Afin de maintenir l’élan et de mettre en lumière des actions inspirantes en faveur de la réalisation des ODD, la Vice-Secrétaire Générale des Nations Unies, Amina Mohammed a annoncé la tenue d’un « SDG Moment » au mois de septembre
Le nombre de revues présentées est devenu si important au fil des années que, depuis 2019, elles empiètent sur la fin du segment technique (pour les pays ayant déjà présenté dans le passé notamment). Cinq pays ouvrait ainsi le bal des RNV 2020 : l’Arménie, l’Equateur, le Honduras, le Kenya et Samoa.
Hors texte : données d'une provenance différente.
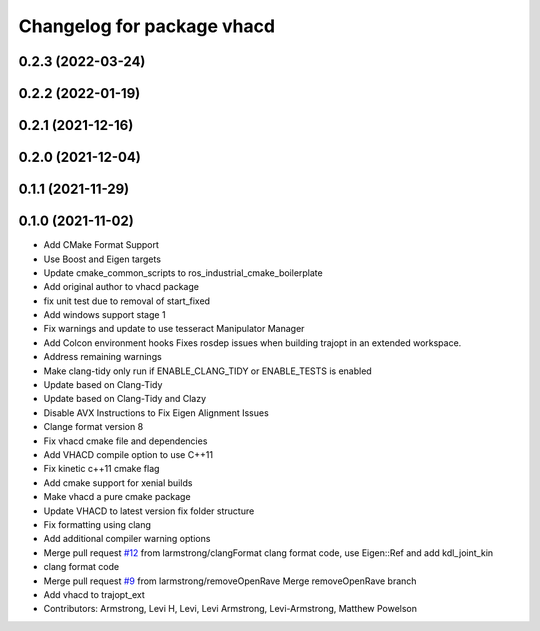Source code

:^^^^^^^^^^^^^^^^^^^^^^^^^^^
Changelog for package vhacd
^^^^^^^^^^^^^^^^^^^^^^^^^^^

0.2.3 (2022-03-24)
------------------

0.2.2 (2022-01-19)
------------------

0.2.1 (2021-12-16)
------------------

0.2.0 (2021-12-04)
------------------

0.1.1 (2021-11-29)
------------------

0.1.0 (2021-11-02)
------------------
* Add CMake Format Support
* Use Boost and Eigen targets
* Update cmake_common_scripts to ros_industrial_cmake_boilerplate
* Add original author to vhacd package
* fix unit test due to removal of start_fixed
* Add windows support stage 1
* Fix warnings and update to use tesseract Manipulator Manager
* Add Colcon environment hooks
  Fixes rosdep issues when building trajopt in an extended workspace.
* Address remaining warnings
* Make clang-tidy only run if ENABLE_CLANG_TIDY or ENABLE_TESTS is enabled
* Update based on Clang-Tidy
* Update based on Clang-Tidy and Clazy
* Disable AVX Instructions to Fix Eigen Alignment Issues
* Clange format version 8
* Fix vhacd cmake file and dependencies
* Add VHACD compile option to use C++11
* Fix kinetic c++11 cmake flag
* Add cmake support for xenial builds
* Make vhacd a pure cmake package
* Update VHACD to latest version fix folder structure
* Fix formatting using clang
* Add additional compiler warning options
* Merge pull request `#12 <https://github.com/tesseract-robotics/trajopt/issues/12>`_ from larmstrong/clangFormat
  clang format code, use Eigen::Ref and add kdl_joint_kin
* clang format code
* Merge pull request `#9 <https://github.com/tesseract-robotics/trajopt/issues/9>`_ from larmstrong/removeOpenRave
  Merge removeOpenRave branch
* Add vhacd to trajopt_ext
* Contributors: Armstrong, Levi H, Levi, Levi Armstrong, Levi-Armstrong, Matthew Powelson
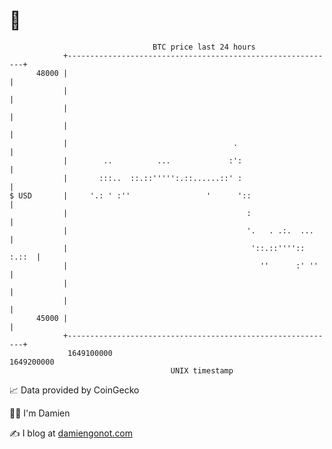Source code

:* 👋

#+begin_example
                                   BTC price last 24 hours                    
               +------------------------------------------------------------+ 
         48000 |                                                            | 
               |                                                            | 
               |                                                            | 
               |                                                            | 
               |                                     .                      | 
               |        ..          ...             :':                     | 
               |       :::..  ::.::''''':.::......::' :                     | 
   $ USD       |     '.: ' :''                 '      '::                   | 
               |                                        :                   | 
               |                                        '.   . .:.  ...     | 
               |                                         '::.::'''':: :.::  | 
               |                                           ''      :' ''    | 
               |                                                            | 
               |                                                            | 
         45000 |                                                            | 
               +------------------------------------------------------------+ 
                1649100000                                        1649200000  
                                       UNIX timestamp                         
#+end_example
📈 Data provided by CoinGecko

🧑‍💻 I'm Damien

✍️ I blog at [[https://www.damiengonot.com][damiengonot.com]]
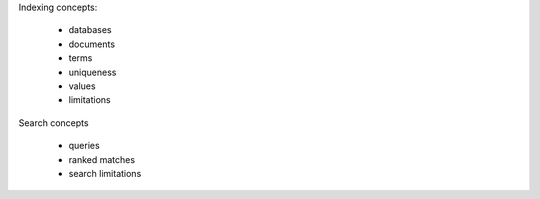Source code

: Indexing concepts:

 - databases
 - documents
 - terms
 - uniqueness
 - values
 - limitations

Search concepts

 - queries
 - ranked matches
 - search limitations
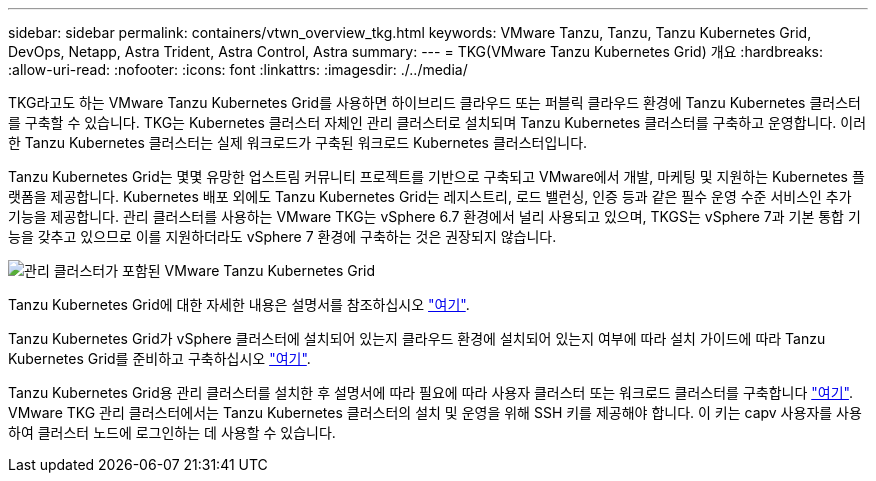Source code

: ---
sidebar: sidebar 
permalink: containers/vtwn_overview_tkg.html 
keywords: VMware Tanzu, Tanzu, Tanzu Kubernetes Grid, DevOps, Netapp, Astra Trident, Astra Control, Astra 
summary:  
---
= TKG(VMware Tanzu Kubernetes Grid) 개요
:hardbreaks:
:allow-uri-read: 
:nofooter: 
:icons: font
:linkattrs: 
:imagesdir: ./../media/


[role="lead"]
TKG라고도 하는 VMware Tanzu Kubernetes Grid를 사용하면 하이브리드 클라우드 또는 퍼블릭 클라우드 환경에 Tanzu Kubernetes 클러스터를 구축할 수 있습니다. TKG는 Kubernetes 클러스터 자체인 관리 클러스터로 설치되며 Tanzu Kubernetes 클러스터를 구축하고 운영합니다. 이러한 Tanzu Kubernetes 클러스터는 실제 워크로드가 구축된 워크로드 Kubernetes 클러스터입니다.

Tanzu Kubernetes Grid는 몇몇 유망한 업스트림 커뮤니티 프로젝트를 기반으로 구축되고 VMware에서 개발, 마케팅 및 지원하는 Kubernetes 플랫폼을 제공합니다. Kubernetes 배포 외에도 Tanzu Kubernetes Grid는 레지스트리, 로드 밸런싱, 인증 등과 같은 필수 운영 수준 서비스인 추가 기능을 제공합니다. 관리 클러스터를 사용하는 VMware TKG는 vSphere 6.7 환경에서 널리 사용되고 있으며, TKGS는 vSphere 7과 기본 통합 기능을 갖추고 있으므로 이를 지원하더라도 vSphere 7 환경에 구축하는 것은 권장되지 않습니다.

image::vtwn_image02.png[관리 클러스터가 포함된 VMware Tanzu Kubernetes Grid]

Tanzu Kubernetes Grid에 대한 자세한 내용은 설명서를 참조하십시오 link:https://docs.vmware.com/en/VMware-Tanzu-Kubernetes-Grid/1.5/vmware-tanzu-kubernetes-grid-15/GUID-release-notes.html["여기"^].

Tanzu Kubernetes Grid가 vSphere 클러스터에 설치되어 있는지 클라우드 환경에 설치되어 있는지 여부에 따라 설치 가이드에 따라 Tanzu Kubernetes Grid를 준비하고 구축하십시오 link:https://docs.vmware.com/en/VMware-Tanzu-Kubernetes-Grid/1.5/vmware-tanzu-kubernetes-grid-15/GUID-mgmt-clusters-prepare-deployment.html["여기"^].

Tanzu Kubernetes Grid용 관리 클러스터를 설치한 후 설명서에 따라 필요에 따라 사용자 클러스터 또는 워크로드 클러스터를 구축합니다 link:https://docs.vmware.com/en/VMware-Tanzu-Kubernetes-Grid/1.5/vmware-tanzu-kubernetes-grid-15/GUID-tanzu-k8s-clusters-index.html["여기"^]. VMware TKG 관리 클러스터에서는 Tanzu Kubernetes 클러스터의 설치 및 운영을 위해 SSH 키를 제공해야 합니다. 이 키는 capv 사용자를 사용하여 클러스터 노드에 로그인하는 데 사용할 수 있습니다.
Outre des reculs pour de nombreux ODD enregistrés du fait de la crise du covid-19 et du changement climatique, on pourra retenir les points marquants suivants :
L’Arménie a mis en place une nouvelle stratégie de développement durable à l’échéance 2050 et souhaite éradiquer la pauvreté d’ici 2023. L’Arménie concentre ses efforts sur l’industrie et l’innovation de haute technologie. L’Arménie a mis en avant un projet avec la FAO sur l’agriculture digitale. Les questions posées à l’Arménie après sa présentation (par la Russie et l’Egypte notamment) portaient sur le développement technologique.
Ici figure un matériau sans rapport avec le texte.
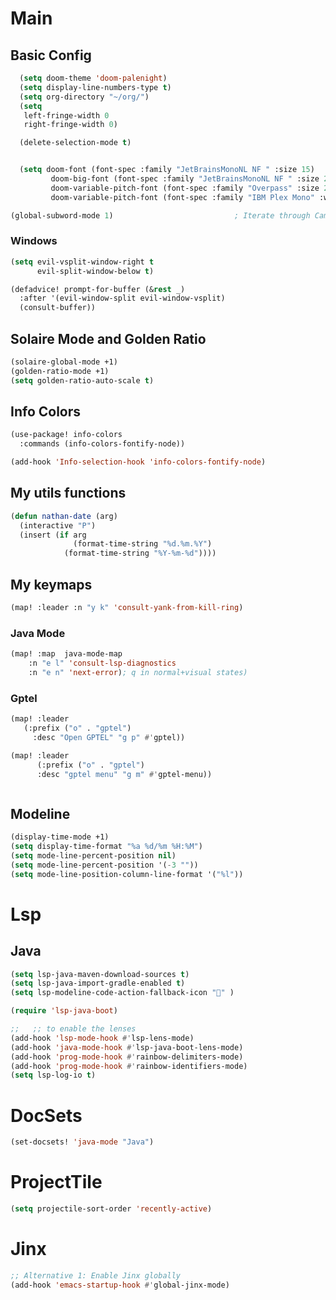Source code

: * Main
** Basic Config
#+begin_src emacs-lisp
  (setq doom-theme 'doom-palenight)
  (setq display-line-numbers-type t)
  (setq org-directory "~/org/")
  (setq
   left-fringe-width 0
   right-fringe-width 0)

  (delete-selection-mode t)


  (setq doom-font (font-spec :family "JetBrainsMonoNL NF " :size 15)
         doom-big-font (font-spec :family "JetBrainsMonoNL NF " :size 20)
         doom-variable-pitch-font (font-spec :family "Overpass" :size 24)
         doom-variable-pitch-font (font-spec :family "IBM Plex Mono" :weight 'light))

(global-subword-mode 1)                           ; Iterate through CamelCase words

#+end_src
*** Windows
#+begin_src emacs-lisp
(setq evil-vsplit-window-right t
      evil-split-window-below t)

(defadvice! prompt-for-buffer (&rest _)
  :after '(evil-window-split evil-window-vsplit)
  (consult-buffer))

#+end_src
** Solaire Mode and Golden Ratio
#+begin_src emacs-lisp
(solaire-global-mode +1)
(golden-ratio-mode +1)
(setq golden-ratio-auto-scale t)
#+end_src
** Info Colors
#+begin_src emacs-lisp
(use-package! info-colors
  :commands (info-colors-fontify-node))

(add-hook 'Info-selection-hook 'info-colors-fontify-node)

#+end_src

** My utils functions
#+begin_src emacs-lisp
 (defun nathan-date (arg)
   (interactive "P")
   (insert (if arg
               (format-time-string "%d.%m.%Y")
             (format-time-string "%Y-%m-%d"))))
#+end_src

** My keymaps
#+begin_src emacs-lisp
  (map! :leader :n "y k" 'consult-yank-from-kill-ring)
#+end_src
*** Java Mode
#+begin_src  emacs-lisp
  (map! :map  java-mode-map
      :n "e l" 'consult-lsp-diagnostics
      :n "e n" 'next-error); q in normal+visual states)
#+end_src

*** Gptel
#+begin_src emacs-lisp
        (map! :leader
           (:prefix ("o" . "gptel")
             :desc "Open GPTEL" "g p" #'gptel))

        (map! :leader
              (:prefix ("o" . "gptel")
              :desc "gptel menu" "g m" #'gptel-menu))


#+end_src
** Modeline
#+begin_src emacs-lisp
(display-time-mode +1)
(setq display-time-format "%a %d/%m %H:%M")
(setq mode-line-percent-position nil)
(setq mode-line-percent-position '(-3 ""))
(setq mode-line-position-column-line-format '("%l"))

#+end_src
* Lsp
**  Java
#+begin_src emacs-lisp
      (setq lsp-java-maven-download-sources t)
      (setq lsp-java-import-gradle-enabled t)
      (setq lsp-modeline-code-action-fallback-icon "" )

      (require 'lsp-java-boot)

      ;;   ;; to enable the lenses
      (add-hook 'lsp-mode-hook #'lsp-lens-mode)
      (add-hook 'java-mode-hook #'lsp-java-boot-lens-mode)
      (add-hook 'prog-mode-hook #'rainbow-delimiters-mode)
      (add-hook 'prog-mode-hook #'rainbow-identifiers-mode)
      (setq lsp-log-io t)
#+end_src
* DocSets
#+begin_src emacs-lisp
(set-docsets! 'java-mode "Java")
#+end_src
* ProjectTile
#+begin_src emacs-lisp
(setq projectile-sort-order 'recently-active)
#+end_src
* Jinx
#+begin_src emacs-lisp
;; Alternative 1: Enable Jinx globally
(add-hook 'emacs-startup-hook #'global-jinx-mode)
#+end_src
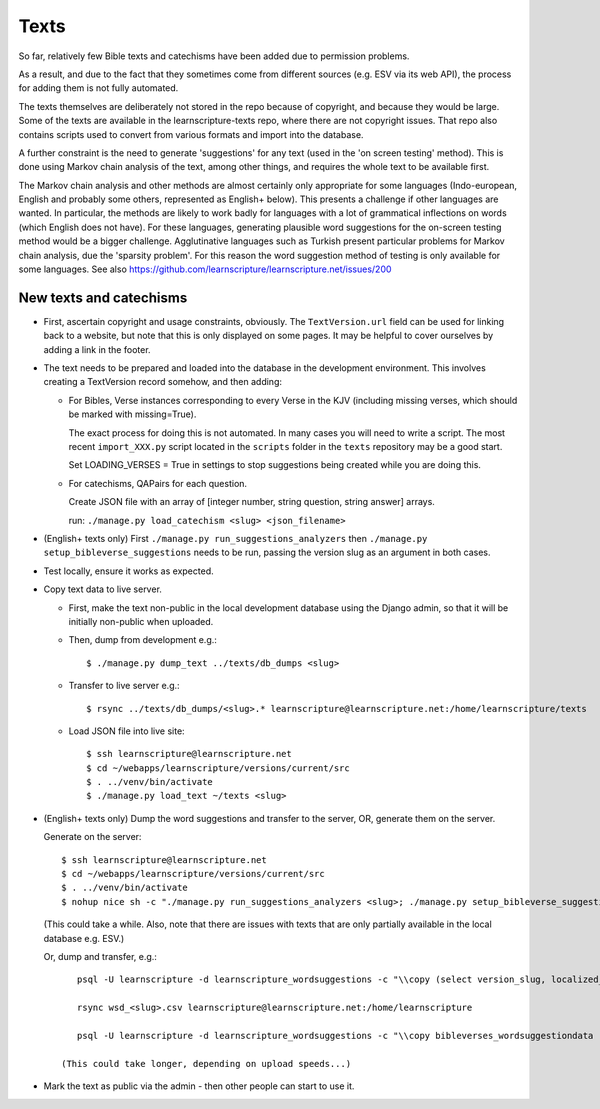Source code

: =======
 Texts
=======

So far, relatively few Bible texts and catechisms have been added due to
permission problems.

As a result, and due to the fact that they sometimes come from different sources
(e.g. ESV via its web API), the process for adding them is not fully automated.

The texts themselves are deliberately not stored in the repo because of
copyright, and because they would be large. Some of the texts are available in
the learnscripture-texts repo, where there are not copyright issues. That repo
also contains scripts used to convert from various formats and import into the
database.

A further constraint is the need to generate 'suggestions' for any text
(used in the 'on screen testing' method). This is done using Markov chain
analysis of the text, among other things, and requires the whole text to be
available first.

The Markov chain analysis and other methods are almost certainly only
appropriate for some languages (Indo-european, English and probably some others,
represented as English+ below). This presents a challenge if other languages are
wanted. In particular, the methods are likely to work badly for languages with a
lot of grammatical inflections on words (which English does not have). For these
languages, generating plausible word suggestions for the on-screen testing
method would be a bigger challenge. Agglutinative languages such as Turkish
present particular problems for Markov chain analysis, due the 'sparsity
problem'. For this reason the word suggestion method of testing is only
available for some languages. See also
https://github.com/learnscripture/learnscripture.net/issues/200

New texts and catechisms
========================

* First, ascertain copyright and usage constraints, obviously. The
  ``TextVersion.url`` field can be used for linking back to a website, but note
  that this is only displayed on some pages. It may be helpful to cover
  ourselves by adding a link in the footer.

* The text needs to be prepared and loaded into the database in the development
  environment. This involves creating a TextVersion record somehow, and then adding:

  * For Bibles, Verse instances corresponding to every Verse in the KJV
    (including missing verses, which should be marked with missing=True).

    The exact process for doing this is not automated. In many cases you will need
    to write a script. The most recent ``import_XXX.py`` script located in the
    ``scripts`` folder in the ``texts`` repository may be a good start.

    Set LOADING_VERSES = True in settings to stop suggestions being created while you are
    doing this.

  * For catechisms, QAPairs for each question.

    Create JSON file with an array of [integer number, string question, string answer] arrays.

    run: ``./manage.py load_catechism <slug> <json_filename>``

* (English+ texts only) First ``./manage.py run_suggestions_analyzers`` then
  ``./manage.py setup_bibleverse_suggestions`` needs to be run, passing the version
  slug as an argument in both cases.

* Test locally, ensure it works as expected.

* Copy text data to live server.

  * First, make the text non-public in the local development database using the
    Django admin, so that it will be initially non-public when uploaded.

  * Then, dump from development e.g.::

      $ ./manage.py dump_text ../texts/db_dumps <slug>

  * Transfer to live server e.g.::

      $ rsync ../texts/db_dumps/<slug>.* learnscripture@learnscripture.net:/home/learnscripture/texts

  * Load JSON file into live site::

      $ ssh learnscripture@learnscripture.net
      $ cd ~/webapps/learnscripture/versions/current/src
      $ . ../venv/bin/activate
      $ ./manage.py load_text ~/texts <slug>

* (English+ texts only) Dump the word suggestions and transfer to the server, OR, generate them on the
  server.

  Generate on the server::

    $ ssh learnscripture@learnscripture.net
    $ cd ~/webapps/learnscripture/versions/current/src
    $ . ../venv/bin/activate
    $ nohup nice sh -c "./manage.py run_suggestions_analyzers <slug>; ./manage.py setup_bibleverse_suggestions <slug>" &

  (This could take a while. Also, note that there are issues with texts
  that are only partially available in the local database e.g. ESV.)

  Or, dump and transfer, e.g.::

      psql -U learnscripture -d learnscripture_wordsuggestions -c "\\copy (select version_slug, localized_reference, hash, suggestions from bibleverses_wordsuggestiondata where version_slug = '<slug>') TO stdout WITH CSV HEADER;" > wsd_<slug>.csv

      rsync wsd_<slug>.csv learnscripture@learnscripture.net:/home/learnscripture

      psql -U learnscripture -d learnscripture_wordsuggestions -c "\\copy bibleverses_wordsuggestiondata (version_slug, localized_reference, hash, suggestions) from stdin CSV HEADER" < ~/wsd_<slug>.csv

   (This could take longer, depending on upload speeds...)

* Mark the text as public via the admin - then other people can start to use it.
Samoa a souligné son investissement dans les services essentiels à la population : accès à l’eau potable et à l’assainissement, services de santé (Samoa a fait face à plusieurs épidémies en 2019 et 2020), accès à l’éducation, infrastructures inclusives, énergies renouvelables, etc. Samoa prête une attention particulière aux femmes, aux enfants et jeunes, et aux personnes en situation de handicap. Bien que des progrès significatifs aient été accomplis, de nombreux défis demeurent : économiques (du covid-19 sur l’activité touristique) mais aussi environnementaux (climat et perte de biodiversité). La présentation faite par Samoa a entrainé plusieurs questions (de la Nouvelle Zélande, l’Irlande, ou encore du représentant des peuples autochtones de Samoa).
Les présentations des revues nationales volontaires de l’Equateur et d’Honduras étaient plus longues et plus générales, la présentation de l’Equateur se concentrant surtout sur les conséquences économiques de la crise. Le Pérou, l’Inde et l’Estonie ont posé des questions sur ces présentations.
La Slovénie a particulièrement mis en avant la jeunesse dans la présentation de sa revue nationale volontaire. Elle a aussi insisté sur les questions de biodiversité.
Jour 5 au FPHN
Beaucoup de Revues développaient les impacts de la crise du COVID-19 (Népal et Pérou notamment), y compris sur le processus d’élaboration participative de leur RNV, pendant que l’Inde, l’Argentine et le Bénin y accordaient peu de place.
Cette première session de la journée réunissait des pays ayant tous été concernés au premier chef par les objectifs du Millénaire pour le développement (OMD), qui ont structuré l’aide au développement de 2000 à 2015 et ont, alors, conditionné des stratégies de croissance et de réduction de la pauvreté placées au cœur des politiques publiques.
Pour ces pays, familiers de la grammaire multilatérale, les ODD sont devenus le nouveau référentiel d’action et de réforme souvent placé sous la conduite effective du plus haut niveau de leurs exécutifs gouvernementaux.
Le Népal
Le Népal se présentait ainsi comme bon élève de la mise en œuvre de l’Agenda 2020, pilotée sous l’autorité du Premier ministre et travaillant en association avec les autorités locales, le secteur privé et les organisations de la société civile. Avec 7,3 % de croissance économique et un coefficient de Gini descendu à 0,3, le Népal peut se targuer d’être devenu un pays à revenu intermédiaire.
Le Covid a ici comme ailleurs affecté les transports, le tourisme, et les flux financiers. La réponse passe par une approche intégrée portant une attention particulière aux groupes les plus vulnérables.